**Exercise**
State how many lines in the listing below include the string "pixels". The answer is the number alone.

**Information provided**
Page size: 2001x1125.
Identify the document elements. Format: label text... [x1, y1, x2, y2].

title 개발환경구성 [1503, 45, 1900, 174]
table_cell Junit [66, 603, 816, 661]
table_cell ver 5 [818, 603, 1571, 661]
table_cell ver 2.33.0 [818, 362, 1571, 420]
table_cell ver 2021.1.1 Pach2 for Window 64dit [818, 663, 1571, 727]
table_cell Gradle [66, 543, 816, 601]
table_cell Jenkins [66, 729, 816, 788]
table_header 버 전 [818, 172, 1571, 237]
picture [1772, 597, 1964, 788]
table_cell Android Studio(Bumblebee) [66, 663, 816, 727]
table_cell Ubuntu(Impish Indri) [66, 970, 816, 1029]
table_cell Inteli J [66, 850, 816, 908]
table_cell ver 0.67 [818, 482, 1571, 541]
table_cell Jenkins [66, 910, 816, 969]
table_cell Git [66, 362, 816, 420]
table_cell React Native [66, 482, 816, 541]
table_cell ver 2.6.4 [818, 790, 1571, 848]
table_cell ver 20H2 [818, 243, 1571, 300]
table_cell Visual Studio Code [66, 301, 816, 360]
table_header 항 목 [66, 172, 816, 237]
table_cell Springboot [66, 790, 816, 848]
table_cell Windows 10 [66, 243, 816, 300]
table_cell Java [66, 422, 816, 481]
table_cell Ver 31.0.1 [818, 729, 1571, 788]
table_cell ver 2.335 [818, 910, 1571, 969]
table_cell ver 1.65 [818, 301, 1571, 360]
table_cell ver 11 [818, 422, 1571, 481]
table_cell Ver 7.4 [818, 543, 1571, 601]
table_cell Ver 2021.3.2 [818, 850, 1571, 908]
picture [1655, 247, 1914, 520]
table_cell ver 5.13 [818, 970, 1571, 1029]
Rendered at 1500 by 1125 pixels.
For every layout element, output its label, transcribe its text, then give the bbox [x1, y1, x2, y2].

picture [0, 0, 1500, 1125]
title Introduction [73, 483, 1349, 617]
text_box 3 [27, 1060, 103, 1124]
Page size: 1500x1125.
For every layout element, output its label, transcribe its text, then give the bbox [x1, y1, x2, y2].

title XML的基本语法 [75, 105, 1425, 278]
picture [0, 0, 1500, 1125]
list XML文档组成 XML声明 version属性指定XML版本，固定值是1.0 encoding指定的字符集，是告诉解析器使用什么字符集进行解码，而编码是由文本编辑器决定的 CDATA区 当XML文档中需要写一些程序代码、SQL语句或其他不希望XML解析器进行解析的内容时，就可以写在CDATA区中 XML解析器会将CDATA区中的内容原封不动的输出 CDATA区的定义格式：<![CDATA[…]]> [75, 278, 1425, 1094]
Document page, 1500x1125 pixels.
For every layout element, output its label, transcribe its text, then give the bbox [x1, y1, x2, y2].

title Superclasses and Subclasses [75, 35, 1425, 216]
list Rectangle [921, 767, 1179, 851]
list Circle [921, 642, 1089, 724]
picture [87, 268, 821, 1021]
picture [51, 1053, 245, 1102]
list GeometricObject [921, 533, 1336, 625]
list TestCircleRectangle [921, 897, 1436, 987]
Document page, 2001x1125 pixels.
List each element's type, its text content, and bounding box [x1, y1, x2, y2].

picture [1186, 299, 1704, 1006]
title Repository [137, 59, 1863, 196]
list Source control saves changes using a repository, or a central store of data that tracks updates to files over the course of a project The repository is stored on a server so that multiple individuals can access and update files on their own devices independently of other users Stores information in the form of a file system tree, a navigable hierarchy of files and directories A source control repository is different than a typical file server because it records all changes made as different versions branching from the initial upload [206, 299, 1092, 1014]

**Your solution**
3